• [PROVIDED PASSAGE]
^^^^^^^^
Erev Shabbat at Kehillat Romemu, an Eastern-influenced liberal shul based in the West End Parish House, was a vivid reminder of high-school days filled with my own version of the Age of Aquarius. We sat cross legged in a circle on the temporary synagogue's floor, at the feet of Rabbi David Ingber, who's deep baritone filled the vast space. To our left was the percussionist, somehow shaking the bells strapped to her ankles.

Again, I was the new kid. Being in the church made that all the more clear. Part of me wanted to laugh at the Flower-y Children around me. The whole thing felt contrived - the inevitable swell of drum beats, predictable surges in singing. And yet... The people around me had now leaped to their feet, and were weaving and swaying through the aisles. The joy, the sheer joy, was contagious. I was laughing. I began to explore the physical space around me, stretching my fingers towards the ceiling, swaying and twirling. And when the Amidah came, I bowed for the first time, because the movement finally felt natural and humble.

The sudden stillness of the Shema caught me by surprise. The vibrant congregation was now calm. Each word was called out, and held, humming through the space until its natural completion. It was meditation. It was medication for the week. I realized I had tears in my eyes.

After the service, I walked through New York City with my friend Rebekah to the Shabbat dinner she had arranged - kindly funded by Birthright Next. The fifteen guests filled the space, and we piled onto small tables and one another to make room. As the hours passed, each guest shared a literary or artistic piece relating to this week's Parsha, "Chayyei Sarah". I chose "Departure" by The Velveteen Rabbi, a wonderful Jewish blogger and poet. Alisha, created the piece below.
^^^^^^^^
• [DATA EXTRACT]

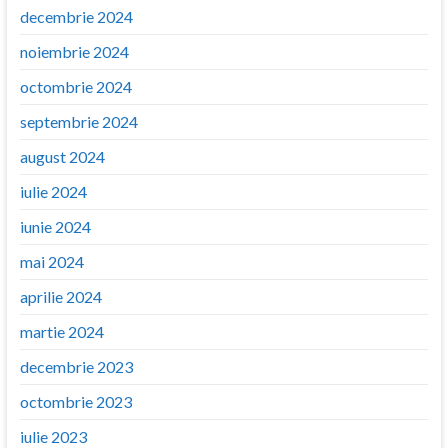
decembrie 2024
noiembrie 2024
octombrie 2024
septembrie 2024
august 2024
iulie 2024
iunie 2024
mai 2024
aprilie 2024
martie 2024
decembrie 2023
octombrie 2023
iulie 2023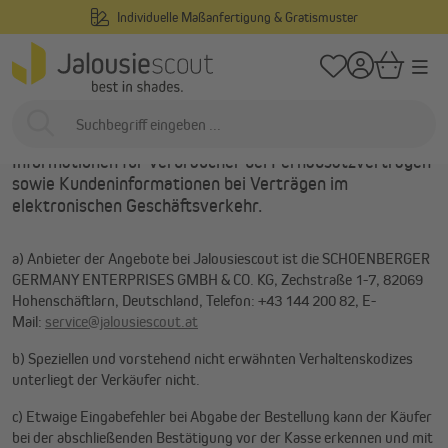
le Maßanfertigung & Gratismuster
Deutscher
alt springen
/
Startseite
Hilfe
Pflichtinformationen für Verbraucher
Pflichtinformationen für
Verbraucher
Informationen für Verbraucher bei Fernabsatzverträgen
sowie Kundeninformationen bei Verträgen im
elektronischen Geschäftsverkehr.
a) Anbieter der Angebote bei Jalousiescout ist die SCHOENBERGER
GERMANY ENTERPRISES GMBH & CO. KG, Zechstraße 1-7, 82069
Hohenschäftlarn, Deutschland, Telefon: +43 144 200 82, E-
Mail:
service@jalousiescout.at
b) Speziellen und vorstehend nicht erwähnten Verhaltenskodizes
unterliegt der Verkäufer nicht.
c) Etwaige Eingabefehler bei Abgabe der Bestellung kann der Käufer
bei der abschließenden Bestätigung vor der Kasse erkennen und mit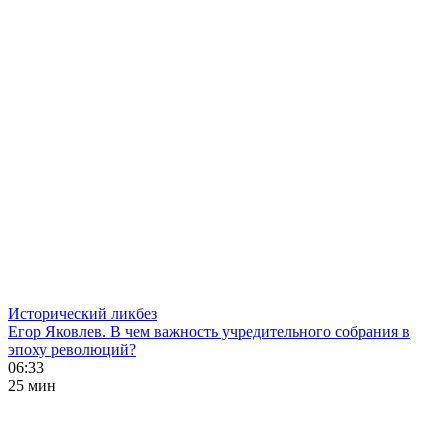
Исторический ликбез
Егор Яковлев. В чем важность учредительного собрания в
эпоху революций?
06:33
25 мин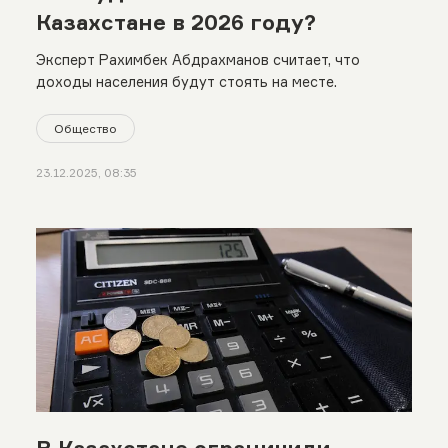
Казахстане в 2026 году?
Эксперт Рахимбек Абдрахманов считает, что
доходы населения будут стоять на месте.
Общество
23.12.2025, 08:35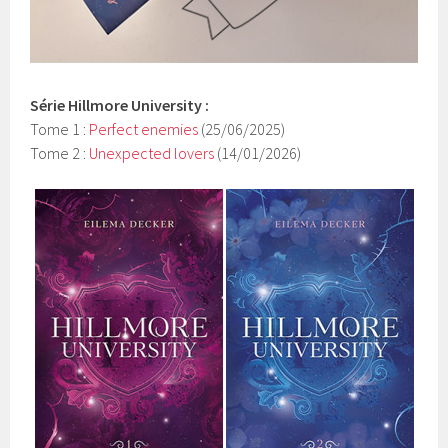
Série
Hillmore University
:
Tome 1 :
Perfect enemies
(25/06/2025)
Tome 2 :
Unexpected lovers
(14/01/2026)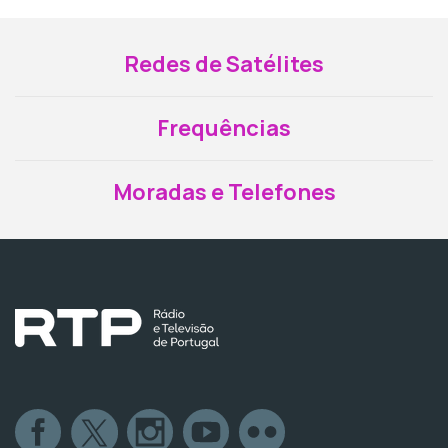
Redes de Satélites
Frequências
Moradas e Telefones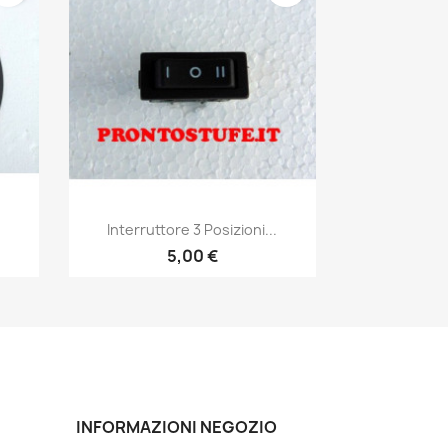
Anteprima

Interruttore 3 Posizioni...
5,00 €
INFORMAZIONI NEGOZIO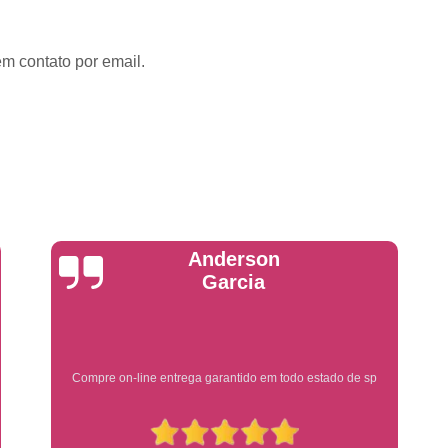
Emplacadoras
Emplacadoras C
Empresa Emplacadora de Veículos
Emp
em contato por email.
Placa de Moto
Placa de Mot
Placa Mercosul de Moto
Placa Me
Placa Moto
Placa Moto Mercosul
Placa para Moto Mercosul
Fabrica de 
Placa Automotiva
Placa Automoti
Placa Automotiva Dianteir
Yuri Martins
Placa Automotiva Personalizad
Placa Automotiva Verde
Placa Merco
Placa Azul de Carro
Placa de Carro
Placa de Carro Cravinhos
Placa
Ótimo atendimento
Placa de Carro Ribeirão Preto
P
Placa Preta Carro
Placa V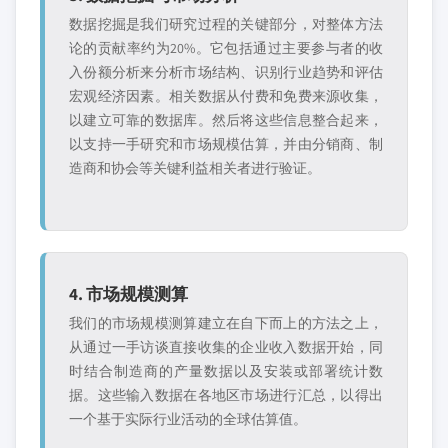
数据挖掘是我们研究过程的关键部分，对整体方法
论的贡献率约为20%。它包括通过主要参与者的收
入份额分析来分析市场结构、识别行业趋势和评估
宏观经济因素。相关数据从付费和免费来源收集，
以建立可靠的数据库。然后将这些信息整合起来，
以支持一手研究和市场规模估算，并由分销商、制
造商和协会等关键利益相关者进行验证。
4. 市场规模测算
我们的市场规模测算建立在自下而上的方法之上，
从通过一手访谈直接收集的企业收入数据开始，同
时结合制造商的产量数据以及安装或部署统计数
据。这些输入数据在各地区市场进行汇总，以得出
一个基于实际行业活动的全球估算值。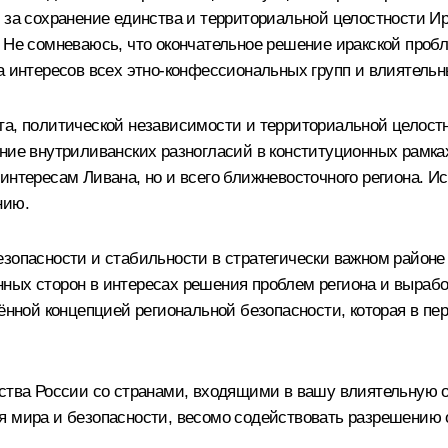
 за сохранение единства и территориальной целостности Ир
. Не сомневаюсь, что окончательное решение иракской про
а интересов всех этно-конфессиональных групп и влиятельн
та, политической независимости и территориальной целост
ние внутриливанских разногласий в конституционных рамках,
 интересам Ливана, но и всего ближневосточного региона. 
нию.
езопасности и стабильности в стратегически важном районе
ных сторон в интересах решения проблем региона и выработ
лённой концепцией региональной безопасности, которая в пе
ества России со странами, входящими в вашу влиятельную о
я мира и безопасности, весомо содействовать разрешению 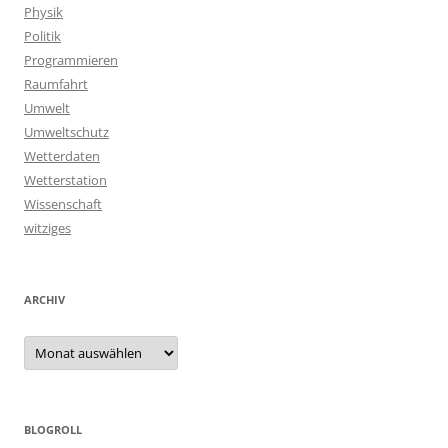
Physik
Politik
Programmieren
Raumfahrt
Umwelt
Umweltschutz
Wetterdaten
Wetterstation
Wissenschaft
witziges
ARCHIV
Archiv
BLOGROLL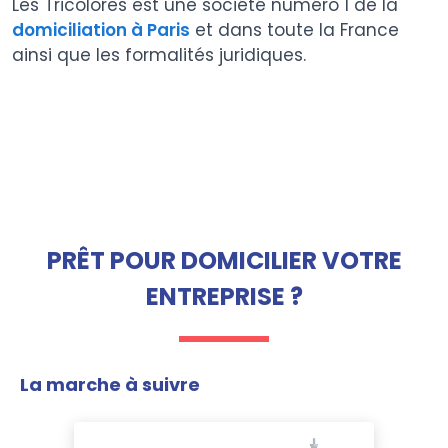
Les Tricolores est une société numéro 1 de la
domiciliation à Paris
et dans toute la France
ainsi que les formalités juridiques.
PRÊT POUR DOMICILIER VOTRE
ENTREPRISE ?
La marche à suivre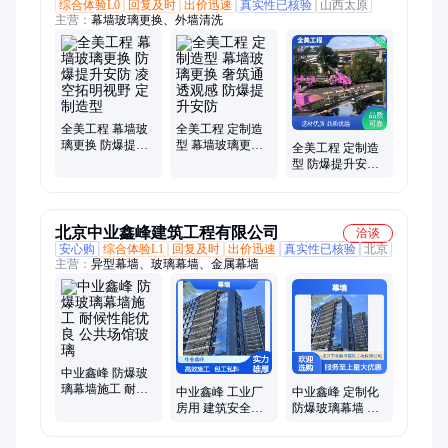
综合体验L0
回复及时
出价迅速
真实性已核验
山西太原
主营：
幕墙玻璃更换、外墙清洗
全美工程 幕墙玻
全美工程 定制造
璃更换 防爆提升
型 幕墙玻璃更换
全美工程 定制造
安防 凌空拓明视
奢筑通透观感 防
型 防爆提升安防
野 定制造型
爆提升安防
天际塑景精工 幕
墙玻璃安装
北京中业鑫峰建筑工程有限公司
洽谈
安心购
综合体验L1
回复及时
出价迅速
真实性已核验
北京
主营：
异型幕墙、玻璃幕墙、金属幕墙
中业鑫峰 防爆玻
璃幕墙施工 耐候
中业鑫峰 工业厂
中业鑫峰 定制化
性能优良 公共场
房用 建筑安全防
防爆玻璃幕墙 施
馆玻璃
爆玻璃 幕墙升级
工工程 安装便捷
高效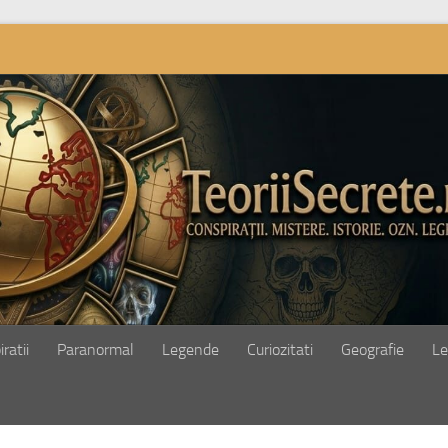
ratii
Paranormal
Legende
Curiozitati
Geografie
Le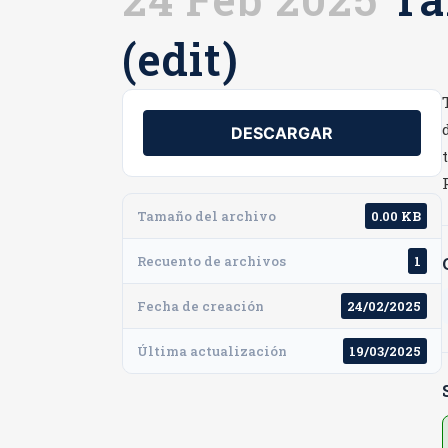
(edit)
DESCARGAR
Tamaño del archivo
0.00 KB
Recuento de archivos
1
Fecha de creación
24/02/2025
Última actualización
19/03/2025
^^^^^^^^
• [WORK INSTRUCTION] Write out the stretch of the Shabbat service account from "The sudden stillness" through "the piece below.", copying each word as it appears.

• [PROBLEM SOLUTION]
The sudden stillness of the Shema caught me by surprise. The vibrant congregation was now calm. Each word was called out, and held, humming through the space until its natural completion. It was meditation. It was medication for the week. I realized I had tears in my eyes.

After the service, I walked through New York City with my friend Rebekah to the Shabbat dinner she had arranged - kindly funded by Birthright Next. The fifteen guests filled the space, and we piled onto small tables and one another to make room. As the hours passed, each guest shared a literary or artistic piece relating to this week's Parsha, "Chayyei Sarah". I chose "Departure" by The Velveteen Rabbi, a wonderful Jewish blogger and poet. Alisha, created the piece below.